Per ridurne l’impatto, l’Unione Europea ha introdotto l’EUDR ( European Union Deforestation Regulation): una normativa che obbliga le aziende a dimostrare che i prodotti da loro immessi sul mercato europeo non derivano da terreni disboscati illegalmente. L’obbligo entrerà in vigore dal 2026 per le grandi aziende e dal 2027 per le PMI.

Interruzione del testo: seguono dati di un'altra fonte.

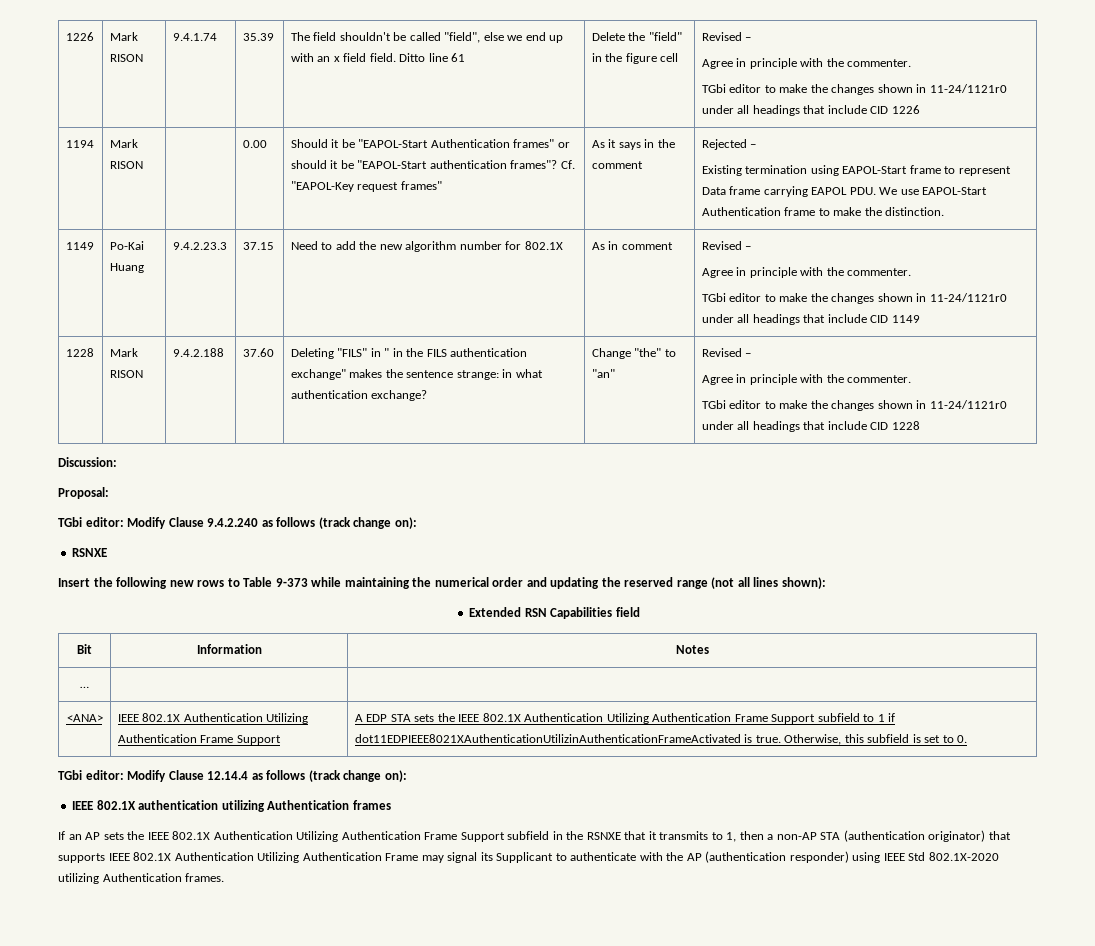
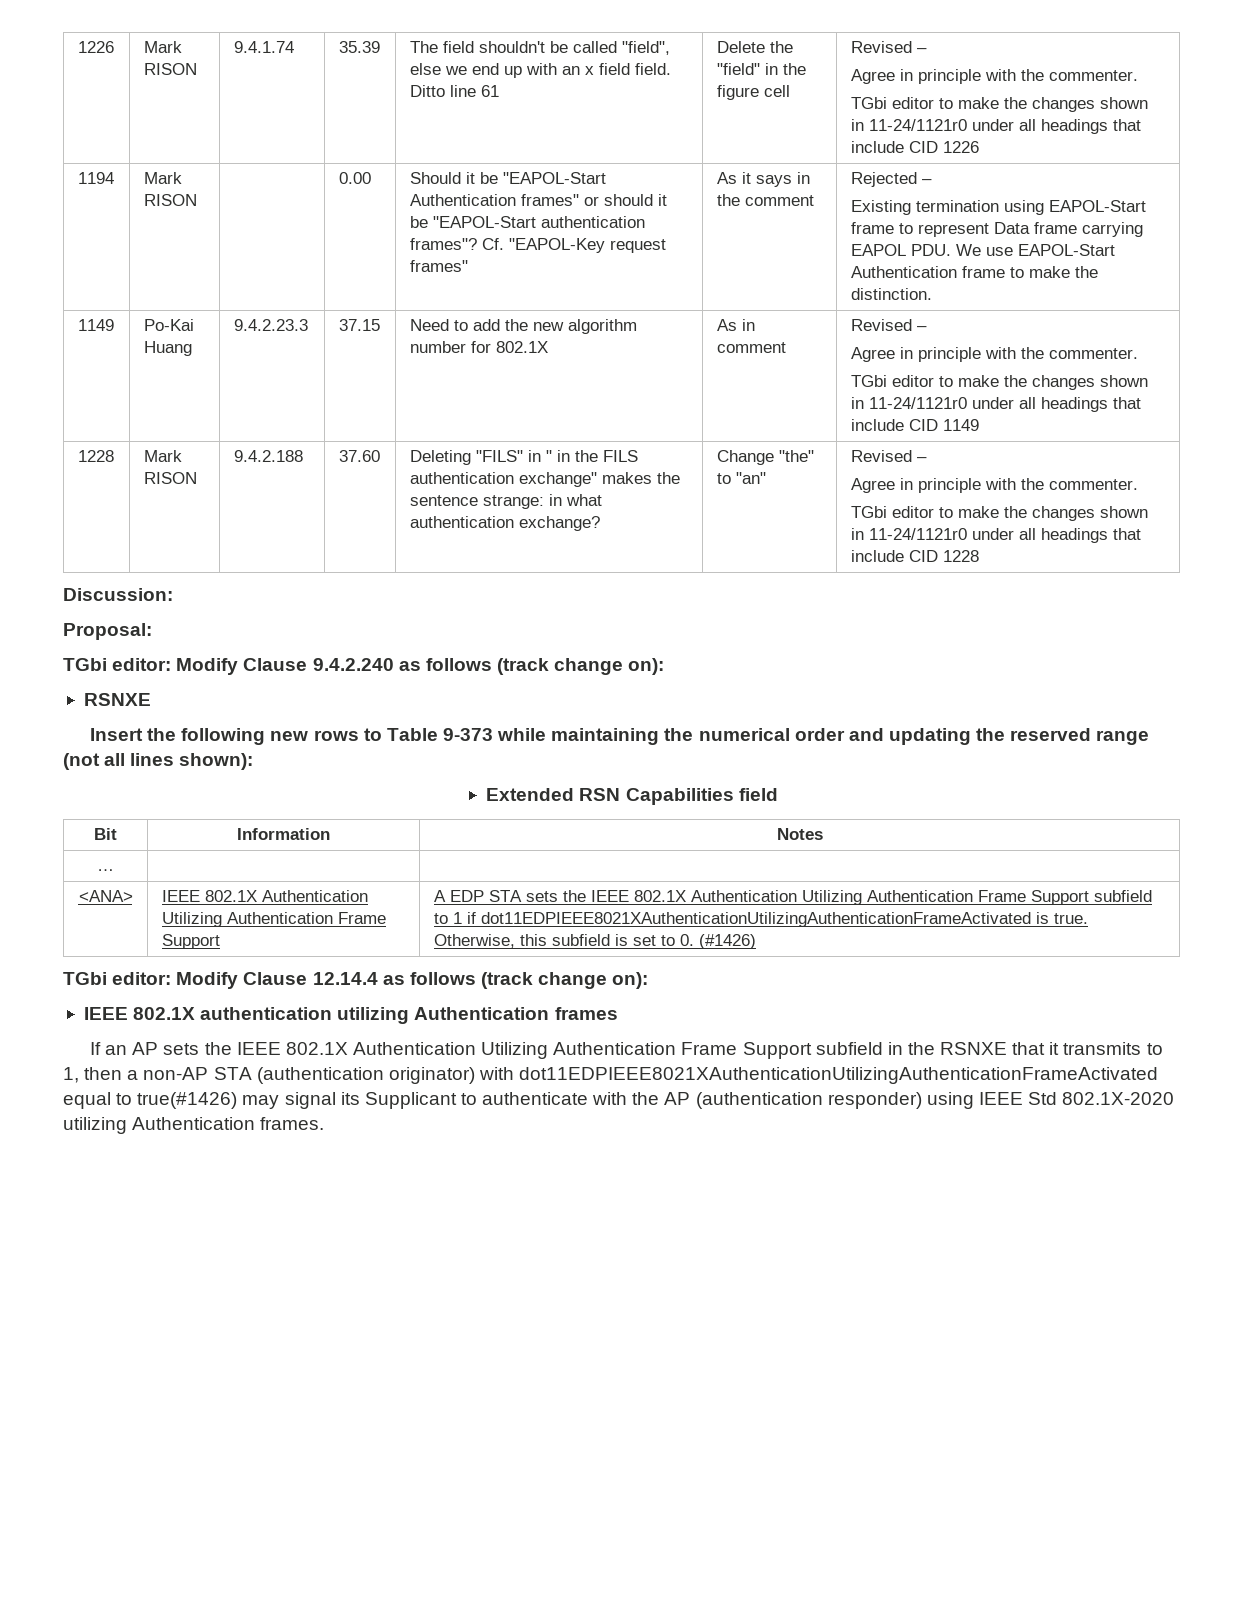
[354,734,741,743] dot11EDPIEEE8021XAuthenticationUtilizinAuthenticationFrameActivated -> [480,912,1031,927] dot11EDPIEEE8021XAuthenticationUtilizingAuthenticationFrameActivated
(968, 739) none -> [698,934,756,949] (#1426)
[988,831,1011,840] [58,852,419,863] that supports IEEE 802.1X Authentication Utilizing Authentication Frame -> [478,1067,1159,1084] [63,1092,238,1109] with dot11EDPIEEE8021XAuthenticationUtilizingAuthenticationFrameActivated equal to true(#1426)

In Italia la misura avrà un forte impatto su settori quali arredamento, edilizia, packaging e alimentare: non basterà più dichiarare l’origine delle materie prime, ma sarà necessario tracciare ogni lotto con dati precisi, certificati e registrati in un nuovo sistema europeo. Tuttavia, “L’EUDR non va vista solo come una legge restrittiva – spiega Giulia Colombi, Responsabile Qualità e Marketing di STESI – ma come un’opportunità per rendere la filiera più trasparente e competitiva”.
La tecnologia al servizio della sostenibilità

Gestire questi obblighi non è semplice: senza strumenti digitali, la raccolta e il controllo dei dati rischiano di diventare complessi e costosi. STESI, ad esempio, propone una risposta concreta con la sua piattaforma silwaSUITE (in foto), che permette alle aziende di seguire il percorso delle materie prime, dal fornitore al cliente finale, conservare e condividere la documentazione richiesta, dialogare direttamente con il nuovo portale europeo EUDR e, non ultimo, monitorare l’intera catena produttiva in tempo reale. “Con l’EUDR la tracciabilità diventa obbligatoria – aggiunge Matteo Corazza, Product Owner di Stesi – e la logistica si trasforma in un alleato strategico: senza sistemi integrati è impossibile garantire i livelli di controllo richiesti dall’Europa”.
Oltre la legge, un vantaggio competitivo
Adeguarsi alla normativa significa evitare multe e blocchi in dogana, ma anche rafforzare la fiducia dei consumatori e dei partner commerciali. “La vera sfida – conclude Colombi – è trasformare la compliance in un motore di crescita: con il giusto supporto tecnologico, le aziende possono dimostrare il loro impegno per la sostenibilità e guadagnare competitività sul mercato europeo”.